Format of the health radio program:

Nearly all of the respondents who listened to the program on health (93%) indicated they liked the interview with the professionals in the studio and three quarters liked the format that allowed listeners to call and ask questions during the program (12% did not). Differences were found according to education level, where those with less formal education liked very much the opportunity to be able to ask questions.

About half of the respondents offered suggestions for topics to include in future programs:   

Health issues 14.5%, Education for children 12.5%, sexuality 5%, adolescence, culture, Medication 4%

Assessment and impact of the health radio program:

Interesting: Nearly all respondents (94%) said the program was either “very interesting” (82%) and “quite interesting” (12%), and 4% found it not so interesting.

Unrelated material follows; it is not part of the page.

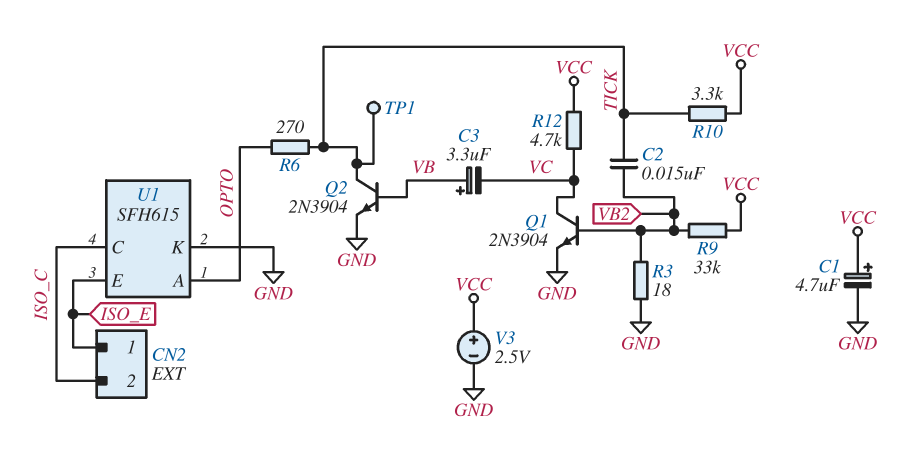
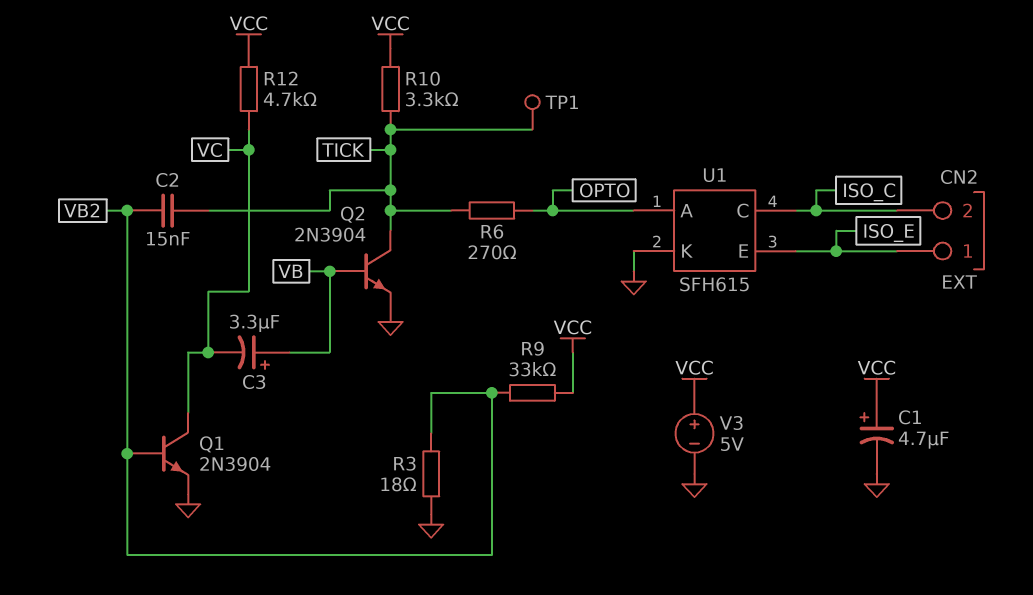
V3: 2.5V (plus VCC, minus GND) -> 5V (plus VCC, minus GND)

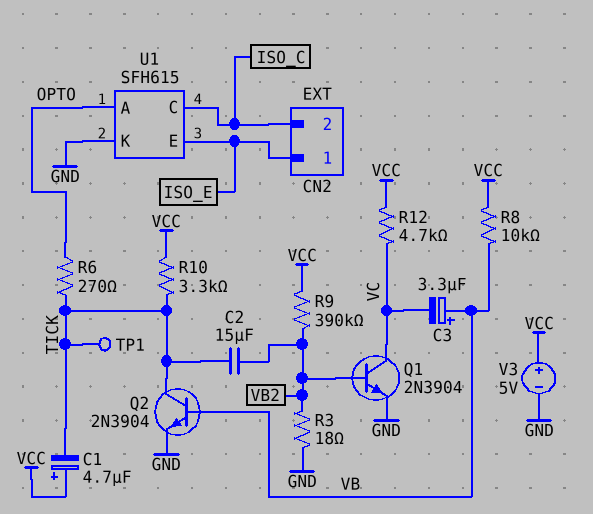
C1: 4.7uF (plus VCC, minus GND) -> 4.7uF (plus VCC, minus TICK)
C2: 15nF (TICK, VB2) -> 15uF (TICK, VB2)
R8: none -> 10k (VB, VCC)
R9: 33k (VB2, VCC) -> 390k (VB2, VCC)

Teaches about health:  65% felt the program taught them about health (40% “very much” and 25% “quite a bit”); 33% “not quite”, and 3% did not remember.

 Explanations about how to protect one’s health:  Half of the respondents felt that in the program they received explanations of how to protect their health (26% “very much” and 24% “quite a bit”; 42% “not so much” and 2% did not remember).

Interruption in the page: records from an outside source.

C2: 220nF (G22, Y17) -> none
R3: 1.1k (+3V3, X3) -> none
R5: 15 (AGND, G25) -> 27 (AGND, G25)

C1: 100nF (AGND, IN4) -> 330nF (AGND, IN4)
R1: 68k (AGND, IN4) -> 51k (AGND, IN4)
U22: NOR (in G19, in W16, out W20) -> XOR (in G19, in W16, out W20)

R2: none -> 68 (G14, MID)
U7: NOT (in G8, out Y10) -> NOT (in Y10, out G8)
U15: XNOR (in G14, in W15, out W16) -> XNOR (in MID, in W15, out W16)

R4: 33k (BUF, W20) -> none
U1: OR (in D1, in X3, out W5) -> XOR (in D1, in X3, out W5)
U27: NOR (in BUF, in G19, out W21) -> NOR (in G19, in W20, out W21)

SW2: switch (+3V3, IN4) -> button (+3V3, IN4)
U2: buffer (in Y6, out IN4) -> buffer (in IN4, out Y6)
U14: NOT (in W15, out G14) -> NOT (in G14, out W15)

Talk with neighbors/friends about the health radio program: over half (55%) talked (37% did not).

Changed behavior as result of listening to the health radio program: Over half (57%) reported that they changed their behavior, and 85% from them gave at least one example of behavior change. The areas of change included: Nutrition 61%, Physical activity 24%, Dental Health 9%

Gender: No differences were found according to gender, regarding interest in health, the format of the program or its assessment. Differences were found regarding preference of broadcast time, where women tended to prefer the evening.

Hebrew proficiency: The format of the program of interviews with healthcare professionals was preferred by listeners who were not proficient in Hebrew (statistically significant at .P=000), but no differences were found regarding preference for a question and answer format. The higher the proficiency, the higher the preference for evening broadcasts (P=0,02).  This findings suggest that individuals who are more likely to work outside the home, and women who may work or be busy with errands, would still like to listen to the health program, after work hours.

Formal education:  The format of interviews with professionals was liked the same by respondents across formal education but the opportunity to call and talk to professionals was especially liked by those with lower formal education. Similarly, those with low education showed a greater interest in the program (statistically significant; P=0.000) and those with less education were more likely to discuss the program with relatives or friends (P=0.016). No differences related to education were found regarding conceptions of the program explaining about health or preferred time of broadcast.

Non-listeners to Amharic Radio Progams

Among those who do not listen to the Amharic radio programs 50% are interested in doing so, and 50% from them are interested in news program, 26% in health, and 20% in legal issues. Most (65%) do not have a language preference, and 21% prefer Hebrew and 10% Amharic. A large majority of them (92%) say they have an interest in health (80% very much’ 12% much; 4% not so much; 4% not at all).  Most (84%) would like to hear a health program on the radio (60% very much’ 24% quite a bit) and most (83%) do not have a preference for the language of the health show (13% prefer Hebrew, 4% Amharic).